Mr Hutton, though, yesterday said "nobody is taking this lightly" in the business community. Suggesting that most were following the protocols very strictly, he cited his own business, Premier Importers. where only one customer is allowed "into the yard" at a time, and all consumers and staff have to wear masks.
"The problem we have here, because our commercial infrastructure is fairly non-existent, is that we have choke points," he explained. "Maxwells is the only food store, so we have people congregating, we only have a certain amount of ATMs and only one bank. You have these choke points where people have no choice but to congregate and, if there's limited space inside, they are all bunched together.

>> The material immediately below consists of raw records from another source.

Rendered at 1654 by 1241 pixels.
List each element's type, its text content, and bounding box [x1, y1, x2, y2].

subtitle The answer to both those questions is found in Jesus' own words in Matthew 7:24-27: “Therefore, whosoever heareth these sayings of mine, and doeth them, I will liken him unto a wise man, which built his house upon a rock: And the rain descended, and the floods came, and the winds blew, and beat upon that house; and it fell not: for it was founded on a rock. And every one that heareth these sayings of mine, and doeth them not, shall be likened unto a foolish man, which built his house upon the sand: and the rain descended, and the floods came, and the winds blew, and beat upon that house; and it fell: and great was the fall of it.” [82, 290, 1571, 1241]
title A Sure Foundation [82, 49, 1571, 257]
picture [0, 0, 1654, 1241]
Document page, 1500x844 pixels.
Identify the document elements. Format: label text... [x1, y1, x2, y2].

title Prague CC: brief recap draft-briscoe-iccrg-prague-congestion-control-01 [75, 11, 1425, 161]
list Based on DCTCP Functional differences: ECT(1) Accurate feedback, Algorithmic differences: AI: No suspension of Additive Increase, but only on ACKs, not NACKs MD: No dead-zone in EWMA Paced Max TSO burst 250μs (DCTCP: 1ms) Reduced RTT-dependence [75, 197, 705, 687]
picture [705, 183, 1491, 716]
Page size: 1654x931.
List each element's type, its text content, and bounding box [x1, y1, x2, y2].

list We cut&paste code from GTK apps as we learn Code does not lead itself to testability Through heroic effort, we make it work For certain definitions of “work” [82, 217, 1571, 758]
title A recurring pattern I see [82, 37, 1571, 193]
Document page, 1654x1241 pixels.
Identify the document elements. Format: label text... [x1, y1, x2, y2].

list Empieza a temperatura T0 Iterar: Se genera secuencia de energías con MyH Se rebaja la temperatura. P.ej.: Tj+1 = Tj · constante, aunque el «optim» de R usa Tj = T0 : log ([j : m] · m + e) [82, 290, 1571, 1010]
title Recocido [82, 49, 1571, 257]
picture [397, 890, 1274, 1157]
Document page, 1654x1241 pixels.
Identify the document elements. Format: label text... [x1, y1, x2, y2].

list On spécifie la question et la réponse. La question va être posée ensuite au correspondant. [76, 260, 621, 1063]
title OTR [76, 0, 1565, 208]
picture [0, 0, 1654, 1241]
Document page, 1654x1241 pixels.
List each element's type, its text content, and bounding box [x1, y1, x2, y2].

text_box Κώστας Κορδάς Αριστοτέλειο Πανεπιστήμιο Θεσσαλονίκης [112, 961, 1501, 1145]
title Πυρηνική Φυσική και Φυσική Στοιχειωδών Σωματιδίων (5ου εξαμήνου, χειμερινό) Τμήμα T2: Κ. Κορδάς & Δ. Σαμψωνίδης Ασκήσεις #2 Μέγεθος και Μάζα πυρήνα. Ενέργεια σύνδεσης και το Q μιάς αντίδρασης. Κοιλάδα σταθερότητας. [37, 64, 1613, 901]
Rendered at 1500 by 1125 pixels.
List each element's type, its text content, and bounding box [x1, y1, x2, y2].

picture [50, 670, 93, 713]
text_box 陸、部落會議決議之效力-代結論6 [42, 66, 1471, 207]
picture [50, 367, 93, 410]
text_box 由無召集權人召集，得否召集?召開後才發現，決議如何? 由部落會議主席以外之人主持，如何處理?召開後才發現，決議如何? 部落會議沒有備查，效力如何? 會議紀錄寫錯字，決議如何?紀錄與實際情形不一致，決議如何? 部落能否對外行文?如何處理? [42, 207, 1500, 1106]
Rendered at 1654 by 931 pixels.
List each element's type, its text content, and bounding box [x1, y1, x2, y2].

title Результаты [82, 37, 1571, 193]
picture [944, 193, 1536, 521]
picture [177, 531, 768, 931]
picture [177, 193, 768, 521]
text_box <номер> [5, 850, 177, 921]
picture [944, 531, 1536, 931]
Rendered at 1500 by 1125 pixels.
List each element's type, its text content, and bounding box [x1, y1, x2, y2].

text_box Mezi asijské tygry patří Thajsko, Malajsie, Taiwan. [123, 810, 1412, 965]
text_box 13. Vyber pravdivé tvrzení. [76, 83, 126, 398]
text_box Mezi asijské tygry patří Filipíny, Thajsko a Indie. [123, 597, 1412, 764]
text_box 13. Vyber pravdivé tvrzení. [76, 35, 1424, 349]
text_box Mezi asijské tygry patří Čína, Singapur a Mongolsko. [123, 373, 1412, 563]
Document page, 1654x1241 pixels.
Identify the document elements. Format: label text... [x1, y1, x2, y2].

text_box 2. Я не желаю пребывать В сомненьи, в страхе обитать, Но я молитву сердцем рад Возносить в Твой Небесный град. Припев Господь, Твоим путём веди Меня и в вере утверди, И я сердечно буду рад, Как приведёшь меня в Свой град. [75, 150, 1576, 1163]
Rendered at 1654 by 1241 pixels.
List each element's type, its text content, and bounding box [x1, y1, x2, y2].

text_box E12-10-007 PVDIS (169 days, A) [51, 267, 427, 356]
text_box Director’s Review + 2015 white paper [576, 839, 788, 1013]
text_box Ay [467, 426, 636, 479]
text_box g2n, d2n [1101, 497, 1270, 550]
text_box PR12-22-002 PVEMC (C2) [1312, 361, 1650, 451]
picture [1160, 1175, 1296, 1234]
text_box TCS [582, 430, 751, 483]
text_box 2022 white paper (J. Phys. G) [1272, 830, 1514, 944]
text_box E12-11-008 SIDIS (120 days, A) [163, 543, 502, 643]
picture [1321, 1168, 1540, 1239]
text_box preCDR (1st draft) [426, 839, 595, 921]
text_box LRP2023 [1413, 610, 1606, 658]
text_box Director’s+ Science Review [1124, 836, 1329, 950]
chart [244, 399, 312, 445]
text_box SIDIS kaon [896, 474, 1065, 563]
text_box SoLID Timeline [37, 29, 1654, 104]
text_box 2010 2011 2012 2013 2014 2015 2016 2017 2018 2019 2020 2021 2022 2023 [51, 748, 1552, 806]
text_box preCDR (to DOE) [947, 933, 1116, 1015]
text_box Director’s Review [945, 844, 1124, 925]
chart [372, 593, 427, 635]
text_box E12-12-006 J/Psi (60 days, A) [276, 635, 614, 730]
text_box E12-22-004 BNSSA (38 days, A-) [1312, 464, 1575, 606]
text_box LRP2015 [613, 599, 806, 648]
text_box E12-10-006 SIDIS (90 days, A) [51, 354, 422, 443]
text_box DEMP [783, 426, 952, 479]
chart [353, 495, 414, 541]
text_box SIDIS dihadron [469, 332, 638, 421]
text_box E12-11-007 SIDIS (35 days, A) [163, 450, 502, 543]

"These are not complaints. This is just the way it is. If there's consideration for another lockdown we would definitely advise against that. We believe the days of lockdown, that horse has left the building. We have to deal with the consequences and mitigate the risk of this more effectively, and protect the most vulnerable communities.
"My biggest fear is that attempting another lockdown, the preventative measures will kill the patient. We cannot afford another lockdown. We are in hurricane season, there's much work to be done. We have no shelters, and there are scores of people without roofs on their homes who are working to rebuild their homes and businesses. Having everything on hold again would be devastating here.
"I would say a cookie cutter approach would not work here because of the circumstances and the rebuilding process, primarily. I truly hope the Prime Minister takes those things into consideration. Taking measures in excess of the COVID-19 protocols will not be helpful. That's not going to work."
Roscoe Thompson, the Marsh Harbour/Spring City Council’s head, yesterday told Tribune Business that implementing a fresh lockdown or tougher curbs would be "difficult" for Abaco's reconstruction efforts but admitted "a lot of people are not following the protocols" of mask wearing, social distancing and hand sanitisation.
"A lot of this is being brought on by ourselves. It'll really hurt us at this point in time because of the construction," he added. "If people aren't allowed to go to work on houses and do work on construction that's going to be a tremendous setback."